[What is asked] In every one of the items below, switch "pose" to "camera" and leave all other text the same.

[Source records]
===
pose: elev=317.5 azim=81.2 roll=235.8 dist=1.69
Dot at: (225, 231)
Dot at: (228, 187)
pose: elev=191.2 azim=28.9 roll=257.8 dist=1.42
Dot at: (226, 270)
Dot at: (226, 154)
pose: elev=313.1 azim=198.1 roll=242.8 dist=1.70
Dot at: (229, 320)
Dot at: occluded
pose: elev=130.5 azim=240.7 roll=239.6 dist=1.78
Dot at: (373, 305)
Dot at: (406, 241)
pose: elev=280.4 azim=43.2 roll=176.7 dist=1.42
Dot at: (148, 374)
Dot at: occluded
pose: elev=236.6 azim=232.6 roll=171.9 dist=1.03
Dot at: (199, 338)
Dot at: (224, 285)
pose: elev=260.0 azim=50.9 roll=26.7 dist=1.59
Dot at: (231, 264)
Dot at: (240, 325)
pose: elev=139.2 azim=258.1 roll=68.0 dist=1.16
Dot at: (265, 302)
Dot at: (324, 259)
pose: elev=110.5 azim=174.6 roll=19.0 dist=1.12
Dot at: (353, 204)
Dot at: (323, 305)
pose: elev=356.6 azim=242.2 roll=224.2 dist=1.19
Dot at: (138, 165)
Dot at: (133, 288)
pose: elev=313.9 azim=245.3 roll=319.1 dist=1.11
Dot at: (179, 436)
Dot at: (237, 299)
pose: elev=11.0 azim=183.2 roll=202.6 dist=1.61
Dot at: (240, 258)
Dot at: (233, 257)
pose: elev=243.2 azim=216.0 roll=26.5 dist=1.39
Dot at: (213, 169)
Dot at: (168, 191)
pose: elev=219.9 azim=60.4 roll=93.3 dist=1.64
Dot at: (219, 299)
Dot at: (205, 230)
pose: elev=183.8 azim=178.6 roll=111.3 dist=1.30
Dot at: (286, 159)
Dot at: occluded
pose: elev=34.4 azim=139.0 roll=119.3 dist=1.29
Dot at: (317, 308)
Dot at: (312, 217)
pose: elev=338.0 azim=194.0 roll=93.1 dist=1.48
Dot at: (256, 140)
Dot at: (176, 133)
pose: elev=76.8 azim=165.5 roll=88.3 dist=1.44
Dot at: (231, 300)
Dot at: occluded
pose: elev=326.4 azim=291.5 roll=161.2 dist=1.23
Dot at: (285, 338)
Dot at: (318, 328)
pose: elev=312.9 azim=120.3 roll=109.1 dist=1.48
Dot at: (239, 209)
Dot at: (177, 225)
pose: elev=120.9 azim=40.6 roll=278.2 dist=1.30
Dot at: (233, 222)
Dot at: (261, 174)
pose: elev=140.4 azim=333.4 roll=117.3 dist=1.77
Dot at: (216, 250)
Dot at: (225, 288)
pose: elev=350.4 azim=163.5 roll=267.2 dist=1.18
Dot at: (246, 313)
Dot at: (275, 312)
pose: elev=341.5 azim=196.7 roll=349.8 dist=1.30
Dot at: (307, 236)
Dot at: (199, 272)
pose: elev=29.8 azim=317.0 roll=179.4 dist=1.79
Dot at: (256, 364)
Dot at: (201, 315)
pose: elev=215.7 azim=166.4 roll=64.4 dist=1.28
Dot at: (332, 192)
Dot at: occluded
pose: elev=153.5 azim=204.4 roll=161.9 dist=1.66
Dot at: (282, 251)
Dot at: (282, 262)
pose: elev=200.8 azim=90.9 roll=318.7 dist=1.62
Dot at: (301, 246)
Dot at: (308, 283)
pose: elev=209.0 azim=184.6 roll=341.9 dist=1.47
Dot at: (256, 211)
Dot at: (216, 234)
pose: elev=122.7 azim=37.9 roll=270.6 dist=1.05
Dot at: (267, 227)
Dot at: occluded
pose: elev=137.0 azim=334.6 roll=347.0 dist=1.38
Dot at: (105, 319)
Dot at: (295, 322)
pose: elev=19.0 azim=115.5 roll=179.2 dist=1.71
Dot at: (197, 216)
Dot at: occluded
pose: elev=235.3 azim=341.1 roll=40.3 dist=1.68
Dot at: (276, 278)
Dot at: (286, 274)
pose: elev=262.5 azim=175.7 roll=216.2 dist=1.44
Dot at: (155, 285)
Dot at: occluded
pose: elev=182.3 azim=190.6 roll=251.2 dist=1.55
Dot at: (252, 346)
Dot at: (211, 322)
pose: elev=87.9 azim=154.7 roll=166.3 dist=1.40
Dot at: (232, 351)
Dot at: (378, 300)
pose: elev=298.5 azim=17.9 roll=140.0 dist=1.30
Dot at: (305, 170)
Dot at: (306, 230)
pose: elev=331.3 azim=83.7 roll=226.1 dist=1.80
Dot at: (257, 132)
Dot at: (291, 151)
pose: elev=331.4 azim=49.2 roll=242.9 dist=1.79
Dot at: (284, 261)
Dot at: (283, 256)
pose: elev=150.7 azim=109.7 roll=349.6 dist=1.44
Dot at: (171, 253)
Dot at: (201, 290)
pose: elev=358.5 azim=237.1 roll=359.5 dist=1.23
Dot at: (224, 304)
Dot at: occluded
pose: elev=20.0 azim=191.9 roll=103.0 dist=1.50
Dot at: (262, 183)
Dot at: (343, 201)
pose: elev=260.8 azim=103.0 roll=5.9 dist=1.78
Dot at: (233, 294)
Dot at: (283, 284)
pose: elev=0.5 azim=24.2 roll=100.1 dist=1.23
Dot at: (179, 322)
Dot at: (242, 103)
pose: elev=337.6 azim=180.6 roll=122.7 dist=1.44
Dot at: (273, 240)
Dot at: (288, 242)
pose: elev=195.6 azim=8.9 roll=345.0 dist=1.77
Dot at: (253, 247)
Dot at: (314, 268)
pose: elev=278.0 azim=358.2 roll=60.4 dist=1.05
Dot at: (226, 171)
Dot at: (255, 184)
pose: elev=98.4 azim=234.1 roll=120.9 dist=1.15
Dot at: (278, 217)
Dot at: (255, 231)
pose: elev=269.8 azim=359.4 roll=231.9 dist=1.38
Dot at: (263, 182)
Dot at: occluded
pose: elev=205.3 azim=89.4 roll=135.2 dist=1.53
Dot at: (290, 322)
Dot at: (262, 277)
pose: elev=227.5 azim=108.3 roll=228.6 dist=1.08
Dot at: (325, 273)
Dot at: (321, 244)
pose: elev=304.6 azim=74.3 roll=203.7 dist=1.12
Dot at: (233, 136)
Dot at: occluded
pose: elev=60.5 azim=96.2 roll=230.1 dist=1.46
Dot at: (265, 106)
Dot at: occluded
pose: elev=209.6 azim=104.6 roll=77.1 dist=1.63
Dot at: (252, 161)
===
[Output for this exercise]
camera: elev=317.5 azim=81.2 roll=235.8 dist=1.69
Dot at: (225, 231)
Dot at: (228, 187)
camera: elev=191.2 azim=28.9 roll=257.8 dist=1.42
Dot at: (226, 270)
Dot at: (226, 154)
camera: elev=313.1 azim=198.1 roll=242.8 dist=1.70
Dot at: (229, 320)
Dot at: occluded
camera: elev=130.5 azim=240.7 roll=239.6 dist=1.78
Dot at: (373, 305)
Dot at: (406, 241)
camera: elev=280.4 azim=43.2 roll=176.7 dist=1.42
Dot at: (148, 374)
Dot at: occluded
camera: elev=236.6 azim=232.6 roll=171.9 dist=1.03
Dot at: (199, 338)
Dot at: (224, 285)
camera: elev=260.0 azim=50.9 roll=26.7 dist=1.59
Dot at: (231, 264)
Dot at: (240, 325)
camera: elev=139.2 azim=258.1 roll=68.0 dist=1.16
Dot at: (265, 302)
Dot at: (324, 259)
camera: elev=110.5 azim=174.6 roll=19.0 dist=1.12
Dot at: (353, 204)
Dot at: (323, 305)
camera: elev=356.6 azim=242.2 roll=224.2 dist=1.19
Dot at: (138, 165)
Dot at: (133, 288)
camera: elev=313.9 azim=245.3 roll=319.1 dist=1.11
Dot at: (179, 436)
Dot at: (237, 299)
camera: elev=11.0 azim=183.2 roll=202.6 dist=1.61
Dot at: (240, 258)
Dot at: (233, 257)
camera: elev=243.2 azim=216.0 roll=26.5 dist=1.39
Dot at: (213, 169)
Dot at: (168, 191)
camera: elev=219.9 azim=60.4 roll=93.3 dist=1.64
Dot at: (219, 299)
Dot at: (205, 230)
camera: elev=183.8 azim=178.6 roll=111.3 dist=1.30
Dot at: (286, 159)
Dot at: occluded
camera: elev=34.4 azim=139.0 roll=119.3 dist=1.29
Dot at: (317, 308)
Dot at: (312, 217)
camera: elev=338.0 azim=194.0 roll=93.1 dist=1.48
Dot at: (256, 140)
Dot at: (176, 133)
camera: elev=76.8 azim=165.5 roll=88.3 dist=1.44
Dot at: (231, 300)
Dot at: occluded
camera: elev=326.4 azim=291.5 roll=161.2 dist=1.23
Dot at: (285, 338)
Dot at: (318, 328)
camera: elev=312.9 azim=120.3 roll=109.1 dist=1.48
Dot at: (239, 209)
Dot at: (177, 225)
camera: elev=120.9 azim=40.6 roll=278.2 dist=1.30
Dot at: (233, 222)
Dot at: (261, 174)
camera: elev=140.4 azim=333.4 roll=117.3 dist=1.77
Dot at: (216, 250)
Dot at: (225, 288)
camera: elev=350.4 azim=163.5 roll=267.2 dist=1.18
Dot at: (246, 313)
Dot at: (275, 312)
camera: elev=341.5 azim=196.7 roll=349.8 dist=1.30
Dot at: (307, 236)
Dot at: (199, 272)
camera: elev=29.8 azim=317.0 roll=179.4 dist=1.79
Dot at: (256, 364)
Dot at: (201, 315)
camera: elev=215.7 azim=166.4 roll=64.4 dist=1.28
Dot at: (332, 192)
Dot at: occluded
camera: elev=153.5 azim=204.4 roll=161.9 dist=1.66
Dot at: (282, 251)
Dot at: (282, 262)
camera: elev=200.8 azim=90.9 roll=318.7 dist=1.62
Dot at: (301, 246)
Dot at: (308, 283)
camera: elev=209.0 azim=184.6 roll=341.9 dist=1.47
Dot at: (256, 211)
Dot at: (216, 234)
camera: elev=122.7 azim=37.9 roll=270.6 dist=1.05
Dot at: (267, 227)
Dot at: occluded
camera: elev=137.0 azim=334.6 roll=347.0 dist=1.38
Dot at: (105, 319)
Dot at: (295, 322)
camera: elev=19.0 azim=115.5 roll=179.2 dist=1.71
Dot at: (197, 216)
Dot at: occluded
camera: elev=235.3 azim=341.1 roll=40.3 dist=1.68
Dot at: (276, 278)
Dot at: (286, 274)
camera: elev=262.5 azim=175.7 roll=216.2 dist=1.44
Dot at: (155, 285)
Dot at: occluded
camera: elev=182.3 azim=190.6 roll=251.2 dist=1.55
Dot at: (252, 346)
Dot at: (211, 322)
camera: elev=87.9 azim=154.7 roll=166.3 dist=1.40
Dot at: (232, 351)
Dot at: (378, 300)
camera: elev=298.5 azim=17.9 roll=140.0 dist=1.30
Dot at: (305, 170)
Dot at: (306, 230)
camera: elev=331.3 azim=83.7 roll=226.1 dist=1.80
Dot at: (257, 132)
Dot at: (291, 151)
camera: elev=331.4 azim=49.2 roll=242.9 dist=1.79
Dot at: (284, 261)
Dot at: (283, 256)
camera: elev=150.7 azim=109.7 roll=349.6 dist=1.44
Dot at: (171, 253)
Dot at: (201, 290)
camera: elev=358.5 azim=237.1 roll=359.5 dist=1.23
Dot at: (224, 304)
Dot at: occluded
camera: elev=20.0 azim=191.9 roll=103.0 dist=1.50
Dot at: (262, 183)
Dot at: (343, 201)
camera: elev=260.8 azim=103.0 roll=5.9 dist=1.78
Dot at: (233, 294)
Dot at: (283, 284)
camera: elev=0.5 azim=24.2 roll=100.1 dist=1.23
Dot at: (179, 322)
Dot at: (242, 103)
camera: elev=337.6 azim=180.6 roll=122.7 dist=1.44
Dot at: (273, 240)
Dot at: (288, 242)
camera: elev=195.6 azim=8.9 roll=345.0 dist=1.77
Dot at: (253, 247)
Dot at: (314, 268)
camera: elev=278.0 azim=358.2 roll=60.4 dist=1.05
Dot at: (226, 171)
Dot at: (255, 184)
camera: elev=98.4 azim=234.1 roll=120.9 dist=1.15
Dot at: (278, 217)
Dot at: (255, 231)
camera: elev=269.8 azim=359.4 roll=231.9 dist=1.38
Dot at: (263, 182)
Dot at: occluded
camera: elev=205.3 azim=89.4 roll=135.2 dist=1.53
Dot at: (290, 322)
Dot at: (262, 277)
camera: elev=227.5 azim=108.3 roll=228.6 dist=1.08
Dot at: (325, 273)
Dot at: (321, 244)
camera: elev=304.6 azim=74.3 roll=203.7 dist=1.12
Dot at: (233, 136)
Dot at: occluded
camera: elev=60.5 azim=96.2 roll=230.1 dist=1.46
Dot at: (265, 106)
Dot at: occluded
camera: elev=209.6 azim=104.6 roll=77.1 dist=1.63
Dot at: (252, 161)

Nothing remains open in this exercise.